Statistical Analysis
All statistical analysis was implemented by the SPSS software (ver. 23.0; SPSS Inc., Chicago, IL, USA). The comparisons of categorical were analyzed by Pearson X2 or Fisher’s exact test, and the comparisons of continuous variables were analyzed by the independent T-test. Furthermore, multivariate logical analysis was performed to determine the risk factors of skip metastasis. Receiver operating characteristic (ROC) curve was constructed to determine the optimal cut-off value. The area under curve (AUC) value of ROC was used to examine the discriminatory power of our prediction model. The 2-tailed P value of less than 0.05 was considered statistically significant.
Results
Enrolled Participants Characteristics
After the strict screening, 228 PTC participants were ultimately included into our research. Skip metastasis of lateral lymph nodes occurred in 27 (11.8%) cases in these PTC participants, and no skip metastasis was detected in other participants. Of the participants, 61 (26.8%) participants were male, and 167 (73.2%) participants were female. The average age was 44.46 years old, and the range of age was between 18 and 76 years old. There are 141 (61.8%) participants were <55 years old, and 87 (38.2%) were 55 years and older. Briefly, 117 (51.3%) PTC patients harbored bilaterality PTC, whereas 111 (48.7%) participants did not. In 89 (39.0%) PTC participants, the diameter of PTC ≤10 mm was in 89 (39.0%) patients, and the diameter >10 mm was in 139 (61.0%) PTC patients. Multifocality was detected in 100 (43.9%) participants and 90 (39.5%) were in the location of upper lobe.
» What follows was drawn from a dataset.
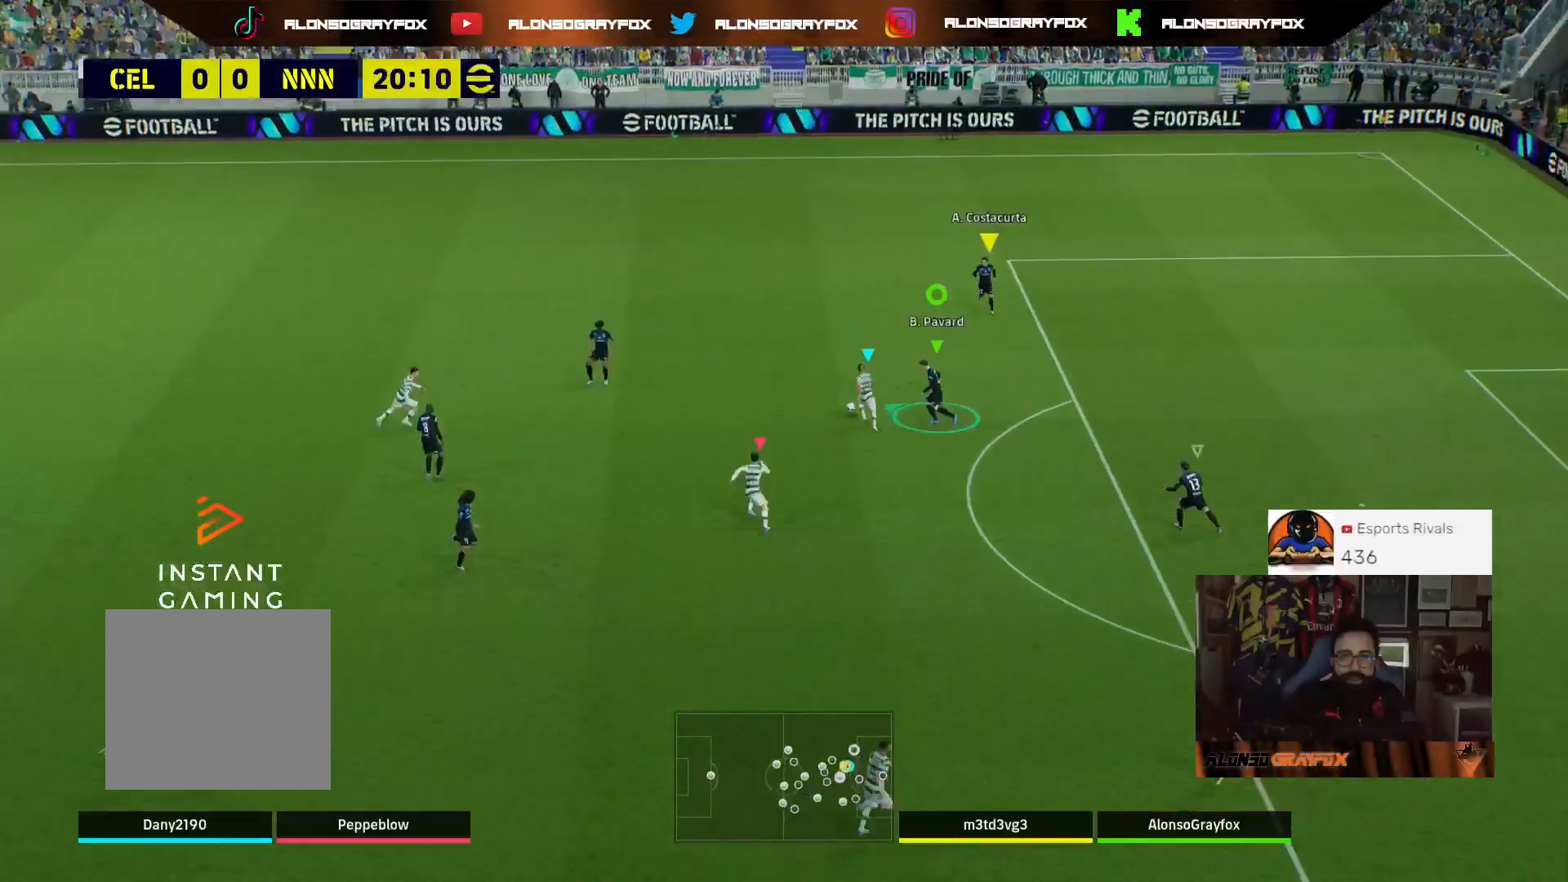
{"buttons": ["L2", "R2"], "left_stick": "up-right", "right_stick": "center", "events": [[33, "L2", "down"], [33, "left_stick", "up"], [267, "L3", "up"], [267, "R2", "down"], [267, "left_stick", "up-right"]]}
Suspicious US characteristics, including solid component, hypo-echogenicity, microcalcification, irregular shape, ill-defined margin and taller than wide shape were exhibited in 224 (98.2%), 196 (86.0%), 88 (38.7%), 122 (53.5%), 121 (53.1%) and 67 (29.4%) of PTC cases, respectively. 54 (23.7%) and 51 (22.4%) participants were concomitant Hashimoto’s thyroiditis and extrathyroidal extension (ETE), respectively. Typically, BRAFV600E mutation from FNA cytologic specimen was found in 137 (60.1%) PTC participants. The demographic, ultrasonic and clinicopathological characteristics of included participants were summarized in Table 1. In addition, according to the eighth edition AJCC staging system, the age of 55 years was considered as a cutoff point for demarcating age-related survival in most thyroid cancer staging systems.24,25 The incidence of skip metastasis in PTC was 14.2% (20/141) and 9.8% (6/61) in the age <55 years group and male sex group, respectively.
 |
Table 1 Comparison of the Clinicopathologic and US Features Between the Absence and Presence of Skip Metastases in PTC Patients. P value < 0.05 was Highlighted in Bold Font. |
Univariate Analysis
It is well known that solid composition, hypo-echogenicity, microcalcification, irregular shape, ill-defined margin, and taller-than-wide shape were considered as malignant US features in PTC.26 Moreover, BRAF mutation is usually associated with the aggressiveness of PTC.22 As the vividly exhibited in Table 1, the diameter of PTC ≤ l0 mm have a higher frequency of skip metastasis than those larger than 10 mm (70.4% vs 34.8%, CI 1.852–10.688, P < 0.001). In addition, microcalcification (CI 1.353–7.159, P = 0.006) was obviously associated with the presence of skip metastasis in PTC participants. Other malignant US features, including solid component, hypo-echogenicity, irregular shape, ill-defined margin, and taller than wide shape were not remarkably correlated with the skip metastasis in patients with PTC (P value > 0.05). Skip metastasis was significantly associated with unilaterality PTC (CI 0.996–5.417, P = 0.046) and upper location (CI 2.156–13.261, P < 0.001). BRAFV600E mutation was also inclined to appear the skip metastasis (CI 0.992–6.628, P = 0.046). Furthermore, concomitant Hashimoto’s thyroiditis and ETE were not more likely to show skip metastasis (P value > 0.05).
Multivariate Analysis
Furthermore, predictive factors were screened after the multivariate logical analysis. In current research, predictive factors, such as tumor diameter ≤10 mm (OR = 3.417, 95% CI 1.250–9.343, P = 0.017), unilaterality (OR = 4.562, CI 1.017–20.468, P = 0.048), microcalcification (OR = 2.927, CI 1.087–7.879, P = 0.034), and upper location of PTC (OR = 10.303, CI 2.290–46.353, P = 0.002) were identified as predictive factors for skip metastasis of LLNM in participants with PTC (Table 2, Figure 1). It is noted that BRAFV600E mutation (P value > 0.05) was not the predictive factorafter the multivariate logical analysis.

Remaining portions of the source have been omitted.